Capitalism plays a vital role in society. The exchange of money, individually for products or services rendered or by investment firms for equity, determines what will be produced.
Wants And Needs
It should, therefore, not come as a surprise that Capitalism today only grows when it serves more of what people want, in stark contrast with the growth of Capitalism as an indicator of serving people’s needs. Therefore, the economic growth attributed to Capitalism is not an indicator of human excellence as it is so often portrayed.

Amplified by its legislative overlord, a democracy known to stimulate the above laissez-faire capitalism does the same. It coagulates the opinion of human wants, not human needs. Unremarkably, we are all embroiled in a grandiose game to please each other without correlating to how that serves our evolutionary renewal.
Innovate From Within
The greed deployed to chase the temporal whims of humanity does not give Capitalism a good reputation. To the rescue came sustainability programs invented by financiers who know nothing about evolutionary first-principles.

They conjured up myriad finance programs hinging on sustainability (such as UN SDG, ESG, PRI, Impact Investing, etc.) and even got governments and pension funds to buy into them. All while using Capitalism to do good for the world hinges on make-belief incompatible with nature, as the universe and our planet revolve around the opposite of sustainability.
Renewal, nature’s evolution process, deploys a fundamentally different vector from the evolutionary oxymoron of sustainability. And not in the least, it deploys a theory of dynamic relativity we have only known about for one hundred years, courtesy of Einstein, and thus far has failed to implement it in how we manage and evaluate ourselves.
Despite noble attempts, Capitalism again faces the recognition that the arbitrage of its reinvention is incompatible with the renewable nature of the assets to which Capitalism applies.
Don’t Hate The Players
It is tempting to hate the players who take Capitalism for a ride, but we should not. For we have not established the gameplay, we want to see. We have not given Capitalism its marching orders; therefore, the players, primarily investors, play whatever game they can get away with.

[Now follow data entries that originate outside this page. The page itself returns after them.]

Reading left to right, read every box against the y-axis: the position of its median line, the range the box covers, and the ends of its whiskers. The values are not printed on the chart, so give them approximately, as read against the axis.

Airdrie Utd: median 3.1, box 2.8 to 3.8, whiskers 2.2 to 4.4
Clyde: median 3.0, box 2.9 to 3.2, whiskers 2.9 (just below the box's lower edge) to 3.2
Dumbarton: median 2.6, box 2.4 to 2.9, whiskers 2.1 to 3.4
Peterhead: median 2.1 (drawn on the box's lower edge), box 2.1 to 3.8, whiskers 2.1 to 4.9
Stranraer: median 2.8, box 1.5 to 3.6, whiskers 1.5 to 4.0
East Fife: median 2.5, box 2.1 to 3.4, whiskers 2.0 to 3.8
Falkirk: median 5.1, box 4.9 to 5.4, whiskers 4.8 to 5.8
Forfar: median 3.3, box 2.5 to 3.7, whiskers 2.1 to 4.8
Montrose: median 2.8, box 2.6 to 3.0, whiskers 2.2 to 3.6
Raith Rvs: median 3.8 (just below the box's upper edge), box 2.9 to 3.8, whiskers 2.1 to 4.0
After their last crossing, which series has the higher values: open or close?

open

Capitalism plays a crucial role as investment decisions determine how the fractal of human excellence expands. Investors were never told what kind of investments to make to improve human adaptability to nature’s entropy. Investors were advised to produce investment returns, no matter the benefit or deficit to the collective interest of humanity.
Our government has failed to establish a theory for humanity that identifies our collective interests; thus, investors ran with whatever investments produced returns they committed to producing regardless of collective interests. I cannot blame them.
New Vector
Governments are supposed to identify the gameplay they wish their citizens to play to produce a vibrant and regenerative society.
Our governmental leaders must establish a theory, validate the systems embedding said theory, and deploy the rulebook that protects a vile maxim of personal interests from harming the trust in collective interests. With gameplay established; they must let the players play the game.

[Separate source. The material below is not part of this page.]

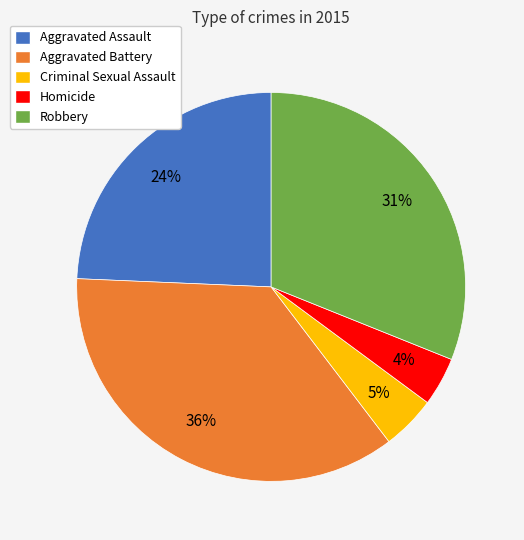

Approximately how many times larger is the value at Homicide compared to Aggravated Battery?

0.1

Today, without a theory for humanity establishing the vector and objective of investment arbitrage, our government questions the morality of players who, unsurprisingly, never read the unpublished memo. The silly committee hearings in Congress judging the decisions of players run amok is like FIFA criticizing soccer players for their gameplay that evening.
The people in government must govern, not pretend to be better at playing the game themselves. Laissez-faire gameplay leads to unpredictable outcomes and a maelstrom of infractions not worth evaluating. We cannot appeal to morality as the only hope of adhering to nature’s authoritarian rule from which there is no escape.
Dare To Govern
For the United States to inspire the world, we must deploy new rigors of excellence we first and successfully apply to ourselves. Such rigors include the definition of a theory, systems, and rulebook to which every marketplace, including finance, is subjugated.

We can learn from what Singapore’s former premier, Lee Kuan Yew, achieved. Elected from a democratic platform, he laid down the principles of making Singapore a mighty nation. He defined how investments of any kind must serve the collective interests of all Singaporeans. But that requires strong leadership with a president capable of conveying and persuading the need for those humanitarian principles across the political aisle.
The implementation of an evolutionary theory for Capitalism is straightforward. As an investor, you can only invest in things that improve human adaptability to nature’s entropy. We then apply tax brackets to investments and ween the bad ones off based on the cost they currently incur to society. The good ones we dramatically reduce the tax on.
Hence, we need a variable tax rate dependent on the value those investments produce to meet humanity’s evolutionary needs.
Develop Different
We must change our current unsustainable governance hierarchy to a renewable one that best serves the regenerative requirements needed to serve human evolution. To make that change happen, we must reorganize the priorities of how we rule the human roost. We must learn to obey and play nature’s game if we, arguably the most intelligent major species, do not want to become the shortest-lived.

A developed country is a country that best serves the strength of human renewal, not a government serving the whims of fickle human wants.
The vector of Capitalism must change for the fractal of human expansion to improve adaptability to the many forms of entropy nature will continue to throw our way. A strategy of stifling absolutisms we have today amidst a universe of dynamic relativity will not get us there.